Buchanan remains a long shot to win a single primary, and he knows it. So he is declaring victory by default. Pointing to Bush's sacking of NEA chairman John Frohnmayer and his admission that he should not have broken his no-new- taxes pledge in 1990, Buchanan claims that he has already shoved the President to the right. But Buchanan is hungry for more. "This is a crusade for a Middle American revolution," he says. He is searching for that elusive breakthrough state -- perhaps Michigan -- and he will keep giving Bush hell as long as the money keeps flowing in.

But the truth is that Buchanan may rapidly become the G.O.P.'s Jesse Jackson, a charismatic candidate who would rather lose and be right, as he sees it, than win and be wrong. And that raises the question, asked often about Jackson four years ago, of what Buchanan really wants. "There's a hierarchy of goals," says Buchanan during an interview on his crowded jet. "You'd like the whole pot at the end of the rainbow -- the nomination, a great campaign, the presidency -- all the gold. But short of that there are smaller pots of gold, and we've already got them. We're in the history books." What Buchanan wants is for Bush to run a Buchananesque campaign in the fall. Before that happens, though, the feuding parties must choreograph the delicate end game, which may be months away.

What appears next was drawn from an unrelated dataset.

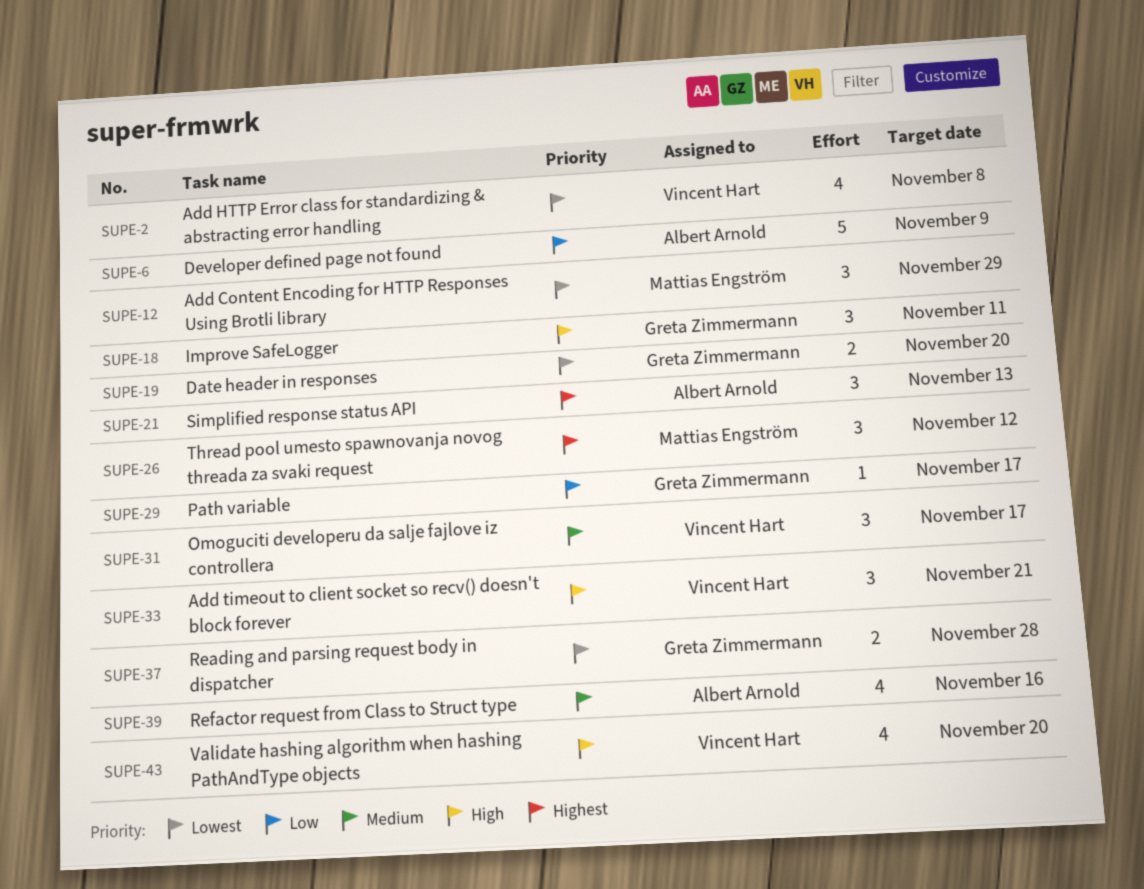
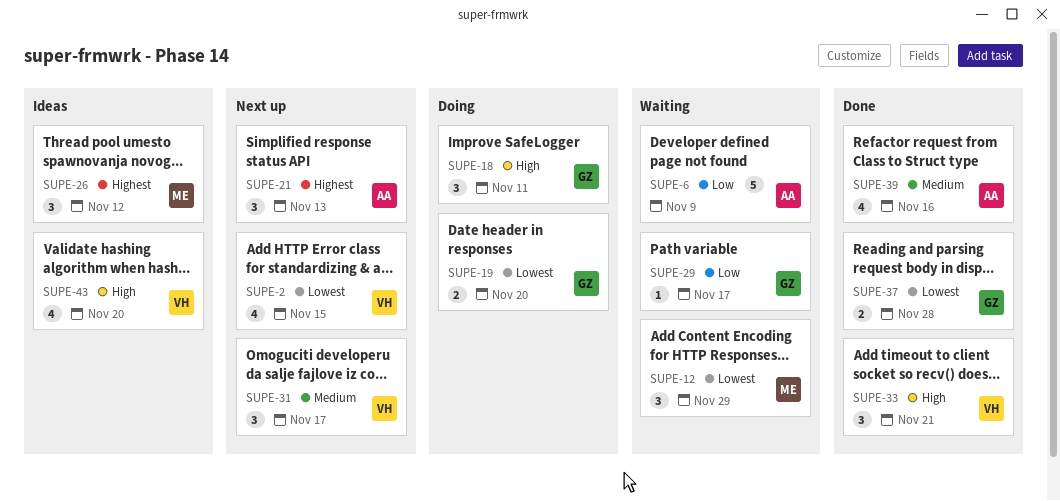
SUPE-2, due: Nov 8 -> Nov 15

Will the White House make the first move? Not likely. "If we reached out now," says Bush campaign manager Fred Malek, who worked with Buchanan in the Nixon White House, "he'd slap our hand and go on national TV and make fun of us. We're just going to leave him alone." But unless Bush engages him, Buchanan may stubbornly balk at laying down his arms. Such a standoff might open the door to some back-door negotiations by an old friend of both men's: Richard Nixon. Buchanan, who says he plans no third-party run for the White House, is certain to support Bush against the Democrats in November. So what will he trade for his primary poker chips? Party-rules changes? A prime-time convention speech? Buchanan scoffs at such speculation. "Is that what they believe I care about, whether I get 12 minutes at the convention?" he asks. "I mean, what the hell do they think politics is all about?" Explains Buchanan: "What is the primary about if not for the heart, the soul, the direction of the party?"

That is the metaphysical quest that guides this right-wing crusader. Though he claims he has not yet thought about seeking the presidency in 1996, this year's campaign has thrust him into the top tier of contenders, along with Dan Quayle, Jack Kemp and Texas Senator Phil Gramm. It has also exposed the historic rift between Republican moderates and conservatives, long bound together by the fight against communism. With the cold war over, the G.O.P. is awakening to the fact that the new world order may threaten the quarter- century Republican domination of the White House.